Human Events Blog

The folly of federal “reforms”

A follow-up to my earlier post about Mitt Romney’s plans for ObamaCare repeal:

During the primaries, Romney took some grief for saying that portions of ObamaCare would be acceptable in the context of state programs, but were Constitutionally unacceptable at the federal level.  This was derided as an excuse for the author of RomneyCare to hide behind, while he took potshots at the distressingly similar ObamaCare.

Personally, I always thought this federalist argument was logically valid as far as it went, but it was too thin to base Romney’s entire critique of ObamaCare on.  The states can indeed do many things forbidden to the federal government.  But the American people, to their great misfortune, have come to accept a profound re-definition of the relationship between the states and Washington.  They generally disdain the notion that the central government should be thwarted from carrying out a perceived act of benevolence, simply because the Constitution says so.  The idea state governments should be more powerful than the federal Leviathan strikes them as odd.

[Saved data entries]

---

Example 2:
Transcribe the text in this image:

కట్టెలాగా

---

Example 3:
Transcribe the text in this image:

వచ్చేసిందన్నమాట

(Directions for this task):
Reproduce word for word the part of the blog post on ObamaCare repeal between "Personally, I always" and "them as odd.", inclusive.

(Your solution):
Personally, I always thought this federalist argument was logically valid as far as it went, but it was too thin to base Romney’s entire critique of ObamaCare on.  The states can indeed do many things forbidden to the federal government.  But the American people, to their great misfortune, have come to accept a profound re-definition of the relationship between the states and Washington.  They generally disdain the notion that the central government should be thwarted from carrying out a perceived act of benevolence, simply because the Constitution says so.  The idea state governments should be more powerful than the federal Leviathan strikes them as odd.